The announcement in the Autumn Budget that the Treasury were requiring a review of the charge cap to encourage more innovative investment suggests that there may be some regulatory lag between the OFT held position , that the public are not good purchasers and a new paradigm where pensions are purchased for the quality of their investments (not their price).
If this is the case, it may be that price comparisons will become obsolescent and be replaced by value for money comparisons. The PPI observe
The FCA is of the view that “low engagement, complex charges and a lack of awareness of charges prevent consumers from finding more competitive products” which in turn leads to a market place that is less competitive on charges
There are several reasons why a member might transfer their pot from the scheme originally chosen by their employer…
Charges are unlikely to be the main motivation for members to transfer
Whether “members” are self-harming or self-improving is a question the PPI’s report leaves hanging.
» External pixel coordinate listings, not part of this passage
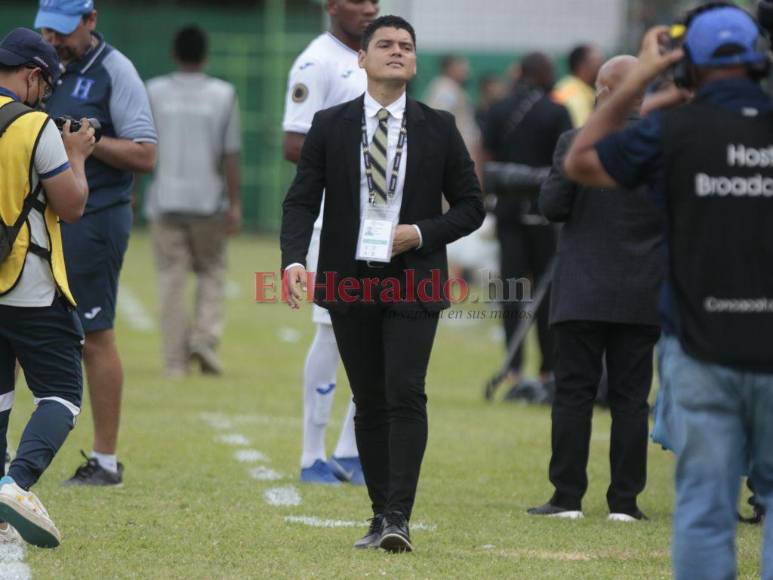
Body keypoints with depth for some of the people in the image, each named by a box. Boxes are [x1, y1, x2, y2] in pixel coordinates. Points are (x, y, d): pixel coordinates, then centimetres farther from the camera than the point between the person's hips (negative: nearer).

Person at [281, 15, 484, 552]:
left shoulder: (439, 129, 3)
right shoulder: (330, 126, 4)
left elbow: (471, 206, 7)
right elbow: (301, 201, 0)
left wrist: (422, 233, -10)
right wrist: (294, 260, -17)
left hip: (413, 282, -2)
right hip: (349, 281, 2)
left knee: (405, 393, -15)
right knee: (369, 403, 7)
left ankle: (399, 517, -17)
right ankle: (381, 518, 14)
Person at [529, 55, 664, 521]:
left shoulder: (577, 144, -9)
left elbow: (551, 206, -7)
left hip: (582, 292, -2)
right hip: (644, 295, 2)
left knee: (574, 394, 3)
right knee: (631, 398, 5)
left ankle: (568, 498, 2)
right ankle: (625, 501, 4)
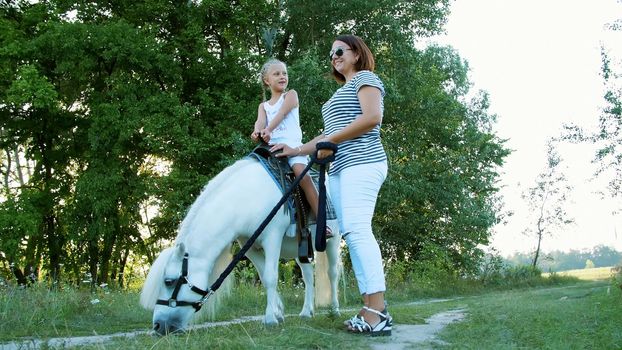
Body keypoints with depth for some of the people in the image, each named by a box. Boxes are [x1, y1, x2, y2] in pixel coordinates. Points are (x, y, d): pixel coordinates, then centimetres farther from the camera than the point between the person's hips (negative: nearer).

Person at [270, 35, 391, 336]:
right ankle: (373, 310, -1)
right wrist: (296, 151, 19)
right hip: (339, 169, 9)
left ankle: (377, 312, -24)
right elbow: (330, 136, 27)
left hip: (361, 162, -9)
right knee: (351, 234, 1)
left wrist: (331, 139, -12)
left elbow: (372, 116, -14)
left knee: (356, 229, -20)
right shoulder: (340, 93, 30)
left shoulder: (365, 78, 4)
And how will the market evolve?
We are moving from a world of small DC balances and weak governance to one of consolidated pots, consolidated schemes and improved governance. The FCA has created IGCs and GAAs that have made marked improvements not just in workplace but in the insured legacy’s VFM. The master trust assurance framework has ensured that governance of multi-employer schemes is consistent and good. The average pot size of those transferring to consolidators is reported by the PPI to be £45,000, meaning that the consolidators such as Pension Bee can offer tiered charging structures that mean those with large balances can get better deals than in comparable funds within workplace pensions (I know this to be the case for me).
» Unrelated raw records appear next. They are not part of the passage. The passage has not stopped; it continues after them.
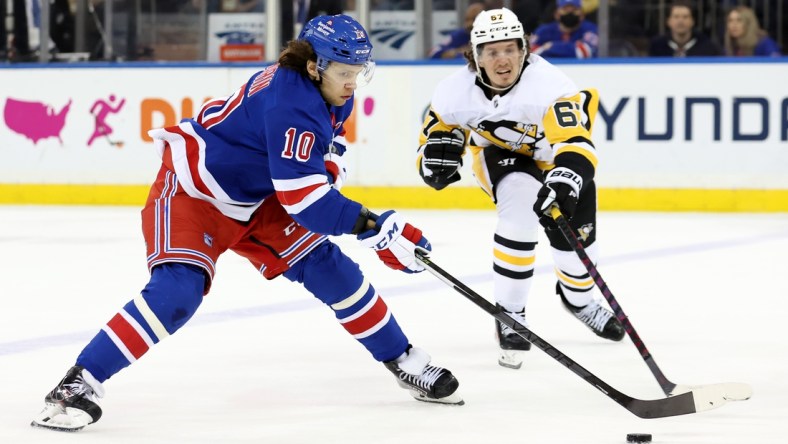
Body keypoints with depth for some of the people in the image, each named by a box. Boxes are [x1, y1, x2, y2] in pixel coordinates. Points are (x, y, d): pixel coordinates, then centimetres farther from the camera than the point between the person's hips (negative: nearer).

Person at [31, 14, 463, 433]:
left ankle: (404, 361, 16)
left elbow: (325, 133, 22)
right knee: (177, 291, -27)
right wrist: (374, 227, -36)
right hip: (192, 191, -9)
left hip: (255, 200, 9)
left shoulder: (325, 90, -4)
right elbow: (302, 199, -36)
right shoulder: (291, 104, -33)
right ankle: (79, 384, -26)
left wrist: (328, 161, 1)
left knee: (327, 266, 3)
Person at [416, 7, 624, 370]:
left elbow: (575, 142, -47)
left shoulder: (548, 84, -38)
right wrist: (439, 147, -27)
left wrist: (566, 179, -66)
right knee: (521, 208, -29)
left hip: (552, 155, 0)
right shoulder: (457, 91, -25)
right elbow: (440, 124, -4)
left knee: (574, 231, 3)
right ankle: (509, 313, -17)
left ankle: (577, 298, 42)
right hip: (498, 153, 0)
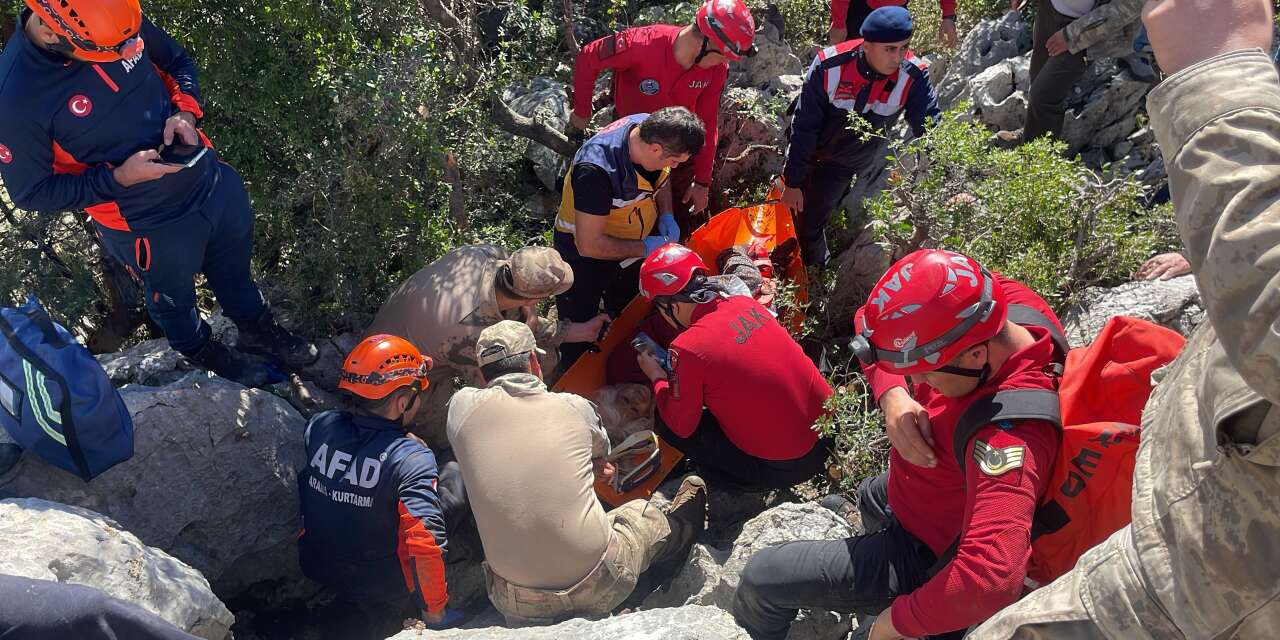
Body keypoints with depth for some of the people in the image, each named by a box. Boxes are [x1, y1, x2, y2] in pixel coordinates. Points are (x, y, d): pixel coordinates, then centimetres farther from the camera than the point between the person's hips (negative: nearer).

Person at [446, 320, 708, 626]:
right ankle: (679, 529, 59)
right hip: (597, 589, 0)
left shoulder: (462, 406, -4)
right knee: (643, 512, 28)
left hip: (519, 610, 0)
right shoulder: (575, 406, -5)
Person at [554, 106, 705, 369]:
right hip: (586, 259, -7)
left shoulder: (650, 128, -19)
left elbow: (661, 175, 5)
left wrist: (666, 215, -9)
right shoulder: (596, 170, -42)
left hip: (632, 244, 7)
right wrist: (645, 248, -28)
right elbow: (589, 246, -36)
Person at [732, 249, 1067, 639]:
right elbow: (885, 338, -10)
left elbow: (992, 579, -53)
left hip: (924, 558, -8)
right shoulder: (981, 299, -23)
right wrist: (893, 395, -29)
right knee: (870, 496, 41)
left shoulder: (1008, 434, -44)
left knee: (761, 578, -4)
Those with smaller pots, have the option to move those pots to consolidators and often this will improve their VFM as they move away from flat rate charges which are ruinous to the small pot. If they can find enough money to access a good quality consolidator, they can usually get a better deal not just on service but on cost. If they cannot transfer for themselves, they may find some help from the work of the small pots group – especially if they benefit from “member exchange” or some form of “pot follows member”.
I am encouraged that the retirement savings market will evolve positively for members of pension schemes and policyholders with legacy products. There is a flourishing consolidation market , competing hard for our money
— Josephine Cumbo (@JosephineCumbo) November 26, 2021
The PPI make a very balanced argument for and against consolidating away from workplace pensions
Leaving a qualifying scheme can result in increased charges.
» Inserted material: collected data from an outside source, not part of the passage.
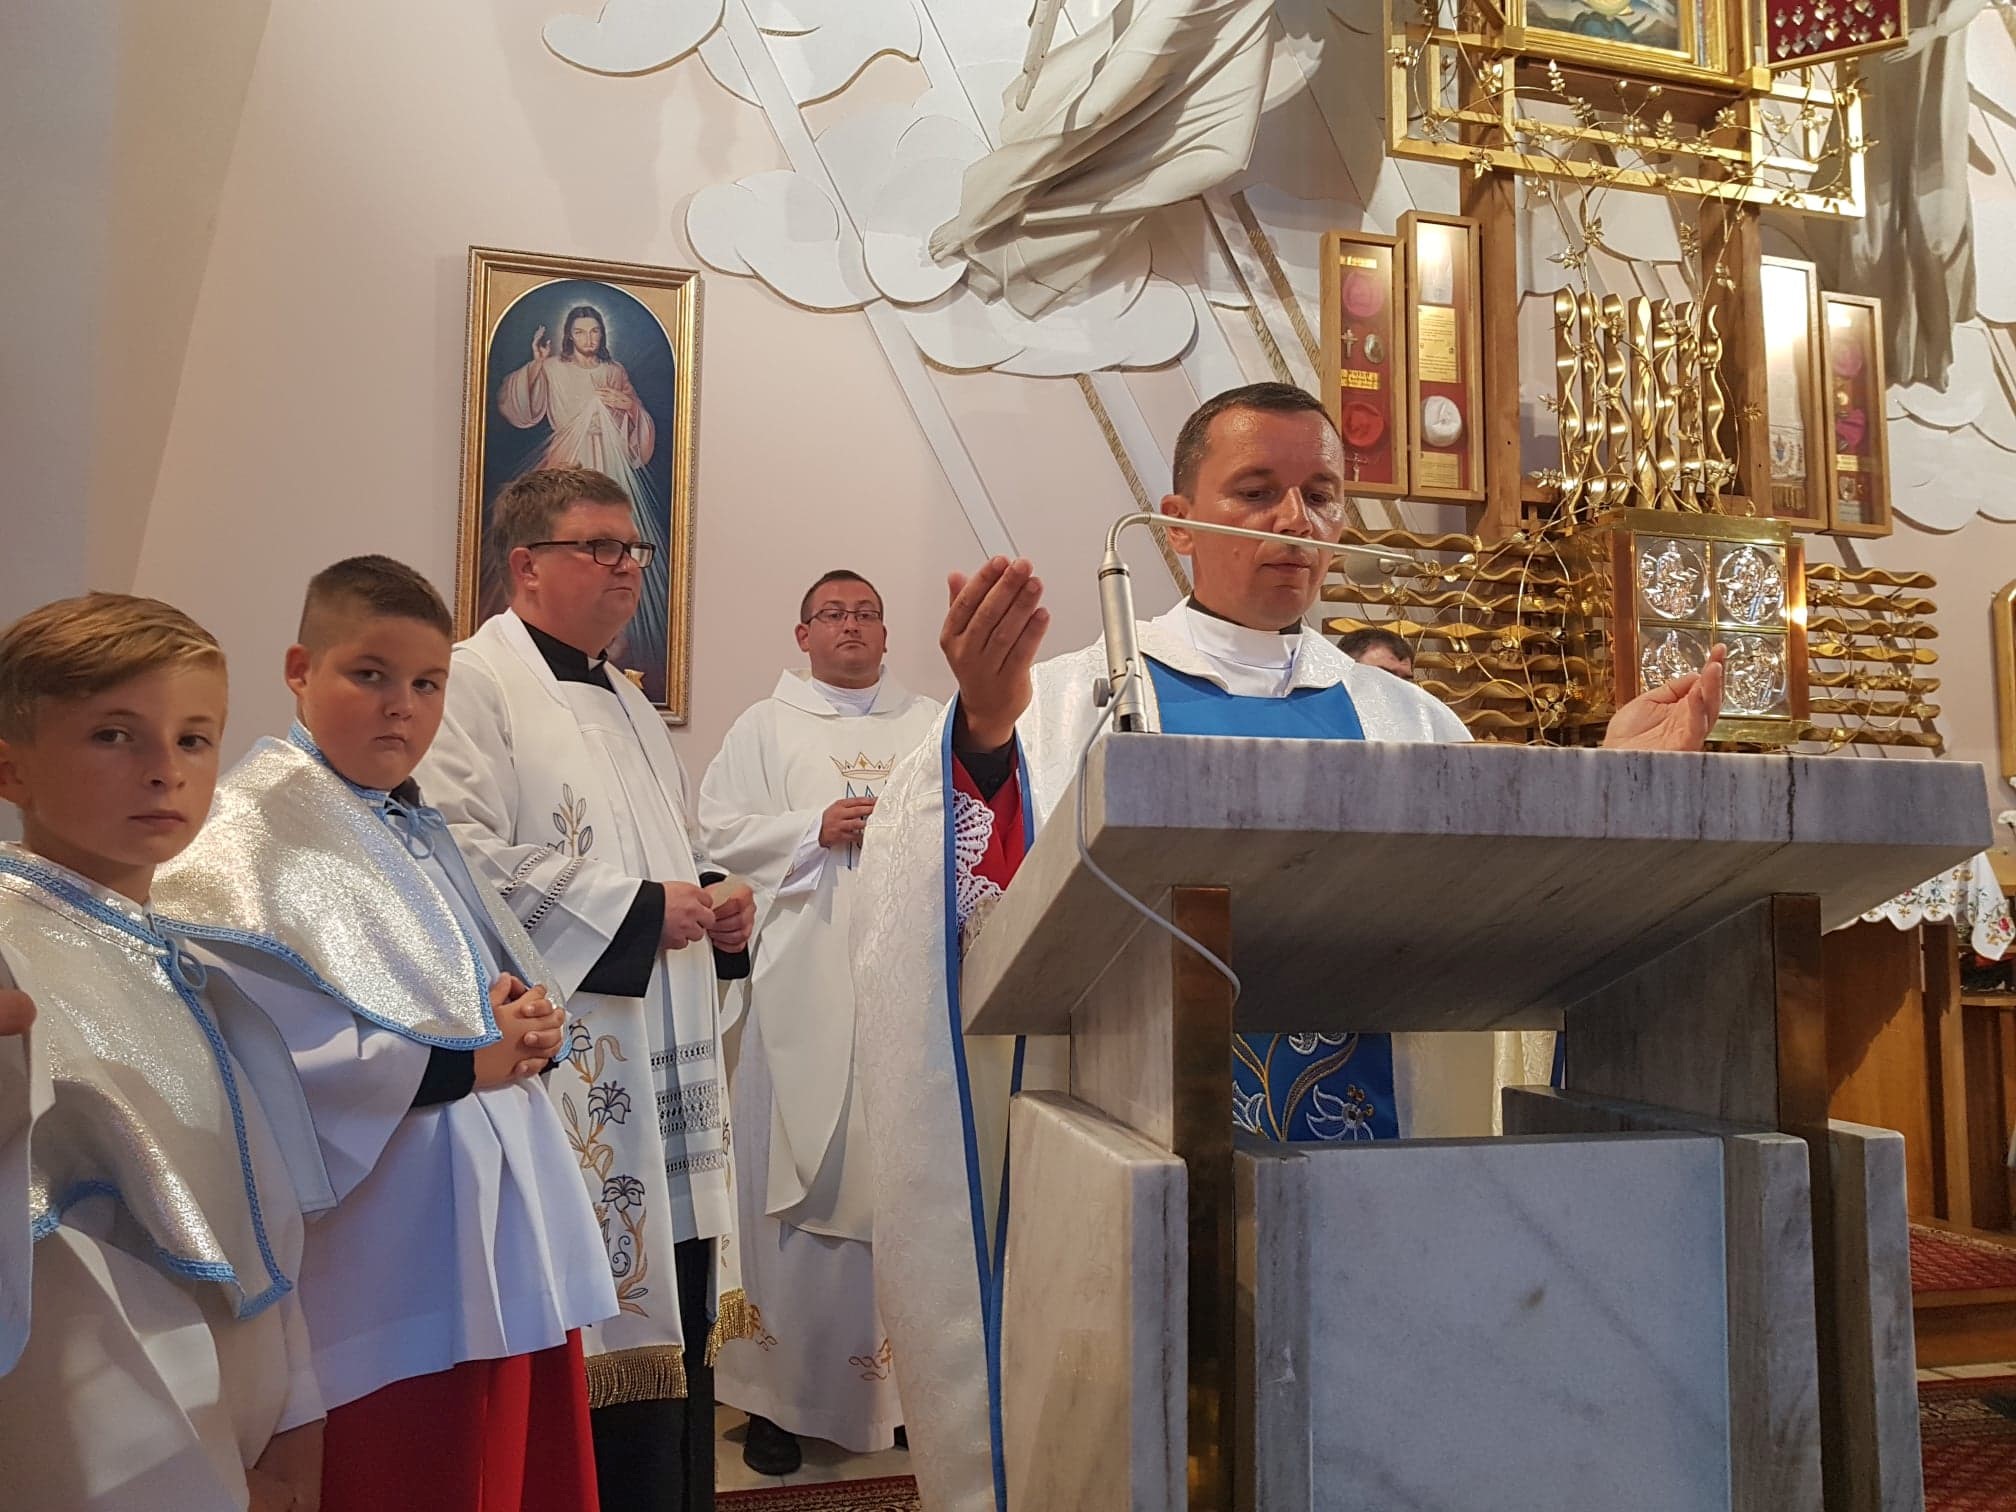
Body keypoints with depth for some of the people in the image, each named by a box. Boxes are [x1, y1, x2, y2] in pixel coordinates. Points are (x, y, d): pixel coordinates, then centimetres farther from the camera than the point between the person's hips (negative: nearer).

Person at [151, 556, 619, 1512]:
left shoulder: (422, 830, 16)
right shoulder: (246, 838, -11)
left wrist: (527, 1023, -3)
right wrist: (464, 1061, -19)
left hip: (515, 1240, 8)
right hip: (395, 1257, -8)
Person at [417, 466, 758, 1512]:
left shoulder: (629, 707, 22)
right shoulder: (476, 685, -7)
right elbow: (457, 857, -20)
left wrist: (712, 903, 10)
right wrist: (633, 909, -16)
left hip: (669, 1085, 9)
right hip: (572, 1071, -9)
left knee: (676, 1332, 12)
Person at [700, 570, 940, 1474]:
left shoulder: (933, 726, 17)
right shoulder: (765, 728, 11)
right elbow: (719, 829, 1)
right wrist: (816, 828, -11)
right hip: (805, 987, -2)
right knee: (797, 1178, -1)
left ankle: (902, 1376, 15)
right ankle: (777, 1394, 9)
There is very limited charge impact when considering non-qualifying workplace schemes, which includes funds outside of the default investment strategy. When transferring to other pension providers, including SIPP providers, this may result in an indicative increase in charges from around 0.5% of funds under management to around 0.75%.
To offset any potential increase in charges a more beneficial investment strategy must be sought. For an increase in charges of around 0.25% of funds under management a year, long-term returns would need to be improved to match, potentially offset by a preference for volatility management.
The wide range of default investment strategies available across qualifying schemes means that much of this can be achieved in charge-capped funds. However, for an engaged investor wishing more control over their investments they will need to take an active management approach which is not available in capped arrangements, and not suitable for small funds
However, any argument on the future destination of our retirement savings has to consider the eventual spending of the pot (even if this is by another generation).
When we move into “decumulation”, we discover the charge cap is much less in evidence and conditions for the consumer are much as they were before 2014.
This must be the subject of further research (and further blogs).